--- DIRECTIONS FOR THIS TASK ---
Filter the material, keeping only lines with the word "elbow".

--- INPUT FOR THIS TASK ---
--- START ---

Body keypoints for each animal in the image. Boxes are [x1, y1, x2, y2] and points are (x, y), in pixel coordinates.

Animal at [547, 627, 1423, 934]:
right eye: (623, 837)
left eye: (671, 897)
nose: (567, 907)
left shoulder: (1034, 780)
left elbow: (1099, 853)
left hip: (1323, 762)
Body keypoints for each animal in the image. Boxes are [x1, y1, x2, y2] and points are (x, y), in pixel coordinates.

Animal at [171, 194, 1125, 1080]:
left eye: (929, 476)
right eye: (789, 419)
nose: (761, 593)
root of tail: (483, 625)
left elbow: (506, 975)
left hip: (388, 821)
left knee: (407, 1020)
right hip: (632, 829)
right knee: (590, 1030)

--- END ---
--- START ---

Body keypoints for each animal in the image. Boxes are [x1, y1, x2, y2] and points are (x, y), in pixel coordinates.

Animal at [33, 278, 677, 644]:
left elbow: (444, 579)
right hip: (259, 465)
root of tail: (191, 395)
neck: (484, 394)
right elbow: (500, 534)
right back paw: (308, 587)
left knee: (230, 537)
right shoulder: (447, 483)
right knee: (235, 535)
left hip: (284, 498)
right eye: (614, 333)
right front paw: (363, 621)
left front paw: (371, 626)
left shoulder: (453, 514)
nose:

--- END ---

--- SOLUTION FOR THIS TASK ---
left elbow: (1099, 853)
left elbow: (506, 975)
left elbow: (444, 579)
right elbow: (500, 534)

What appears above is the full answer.